Basically you say the same as I said. The program could edit one of its parts which is not now in use, and can't edit part there the pointer may be during the editing process, because it will crash all editing process halfway.
You said a different sub-agent. That sounds to me like a much larger structure than the current deepest function.
A function does not need to have most of the characteristics which go with 'agency', like modeling the world and having preferences. It just needs to execute machine instructions. If you just meant 'right in front of the execution pointer', then ok.
Not all programs are compiled from source code. AGI architectures are often written in LISP or Prolog, which are interpreted. They typically have their key knowledge structures, such as their goals and some of their algorithms, encoded in data structures. It's unclear whether they would need to rewrite any code to recursively self-improve. It probably depends on particulars of the logic used. Hence this post.
I'm going to delete the footnote your initial comment referred to, because it's a distraction.

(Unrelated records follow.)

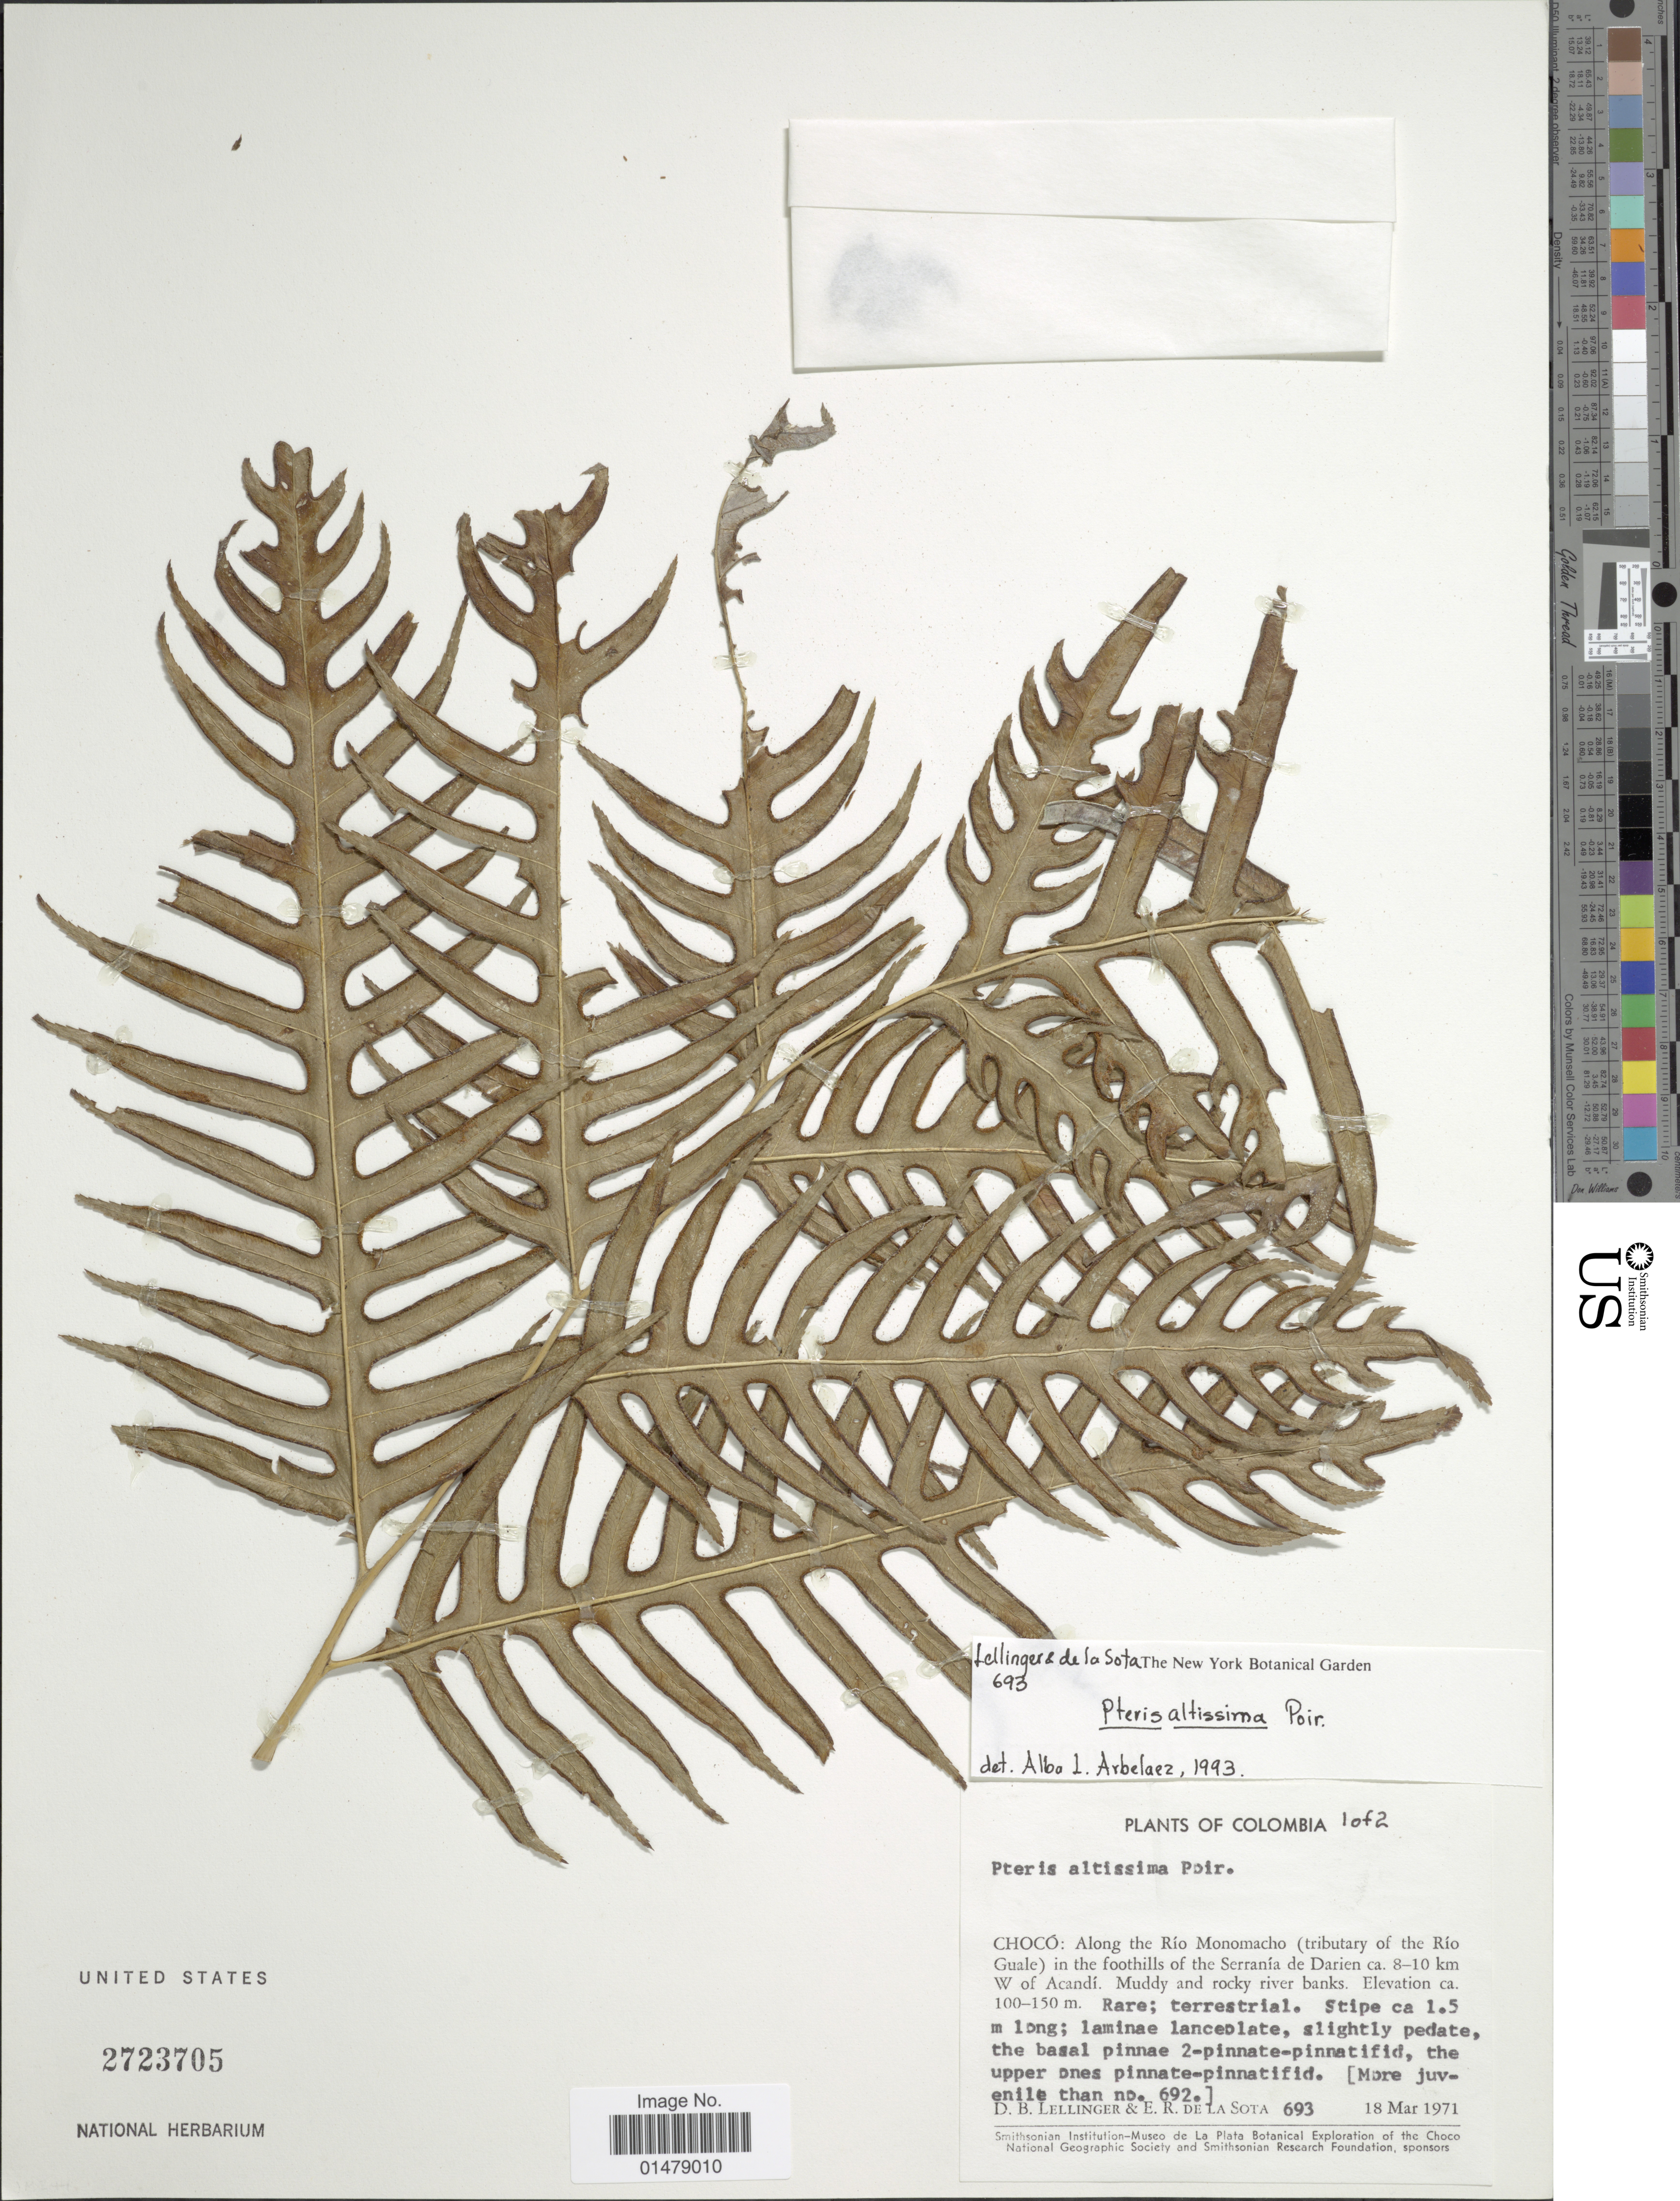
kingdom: Plantae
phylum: Tracheophyta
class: Polypodiopsida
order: Polypodiales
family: Pteridaceae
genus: Pteris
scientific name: Pteris altissima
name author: Poir.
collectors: D. B. Lellinger & E. R. de la Sota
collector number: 693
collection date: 1971-03-18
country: Colombia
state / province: Chocó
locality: Along the Rio Monomacho (tributary of the Rio Guale) in the foothills of the Serrania de Darien ca. 8-10 km W of Acandi.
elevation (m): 100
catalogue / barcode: US 2723705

the program can't run and optimise itself simultaneously
I think, the hot updating is to consider as well.
When we talk about recursively self-improving AI, the word "recursive" there is close enough to being literal rather than metaphoric that we glide over it without asking precisely what it means.
But it's not literally recursion—or is it?
The notion is that an AI has a function optimize(X) which optimizes itself. But it's recursion in the sense of modifying itself, not calling itself. You can imagine ways to do this that would use recursion—say, the paradigmatic executable that rewrites its source code, compiles it, and exec's it—but you can imagine many ways that would not involve any recursive calls.
Can we define recursive self-improvement precisely enough that we can enumerate, explicitly or implicitly, all possible ways of accomplishing it, as clearly as we can list all possible ways of writing a recursive function? (You would want to choose one formalism to use, say lambda calculus.)
To see why this is important, consider this set of LISP functions:
[1]> (defun f(x) (g x))
F
[2]> (defun g(x) (f x))
G
[3]> (f 0)
*** - Lisp stack overflow. RESET
The composition of f and g is a recursive function, though neither f nor g is itself recursive. This is analogous to two AIs, neither of which wishes to nor can modify itself, but each of which can modify the other. I can imagine that AI #1 wants to use AI #2 for some task, and tweaks its code to improve it. Meanwhile AI #2 wants to use AI #1 for something else, and tweaks its code to improve it. And so on. The effect is something like recursive self-improvement of both AIs. Without being guided by the analogy between recursive functions and recursive self-improvement, it would be easy to overlook this possibility.
The notion of an AI which can rewrite its own source code is just one special case, which is both unlikely and poorly-defined. Unlikely, because lots of programmers already write self-modifying code, and they don't give the program a text file with its source code. Poorly defined, because many languages and computational architectures blur the distinction between code and data.
Once we try to be specific about what it means, we see there are many different ways of accomplishing it. We could provide a LISP program with a pointer to the data structure of the running program. We could write Perl code that can read and modify functions defined in the symbol table. We could write Prolog programs that assert new rules.
Do all these different ways have the same self-improvement power, in a way analogous to how all good programming languages are Turing-complete? For instance, imagine one logic program that can rewrite its facts, another that can also add new rules, a third that can also delete rules, and a fourth that can also rewrite its logic. Are these different enough that we should consider them as different cases when we enumerate the methods of recursive self-improvement?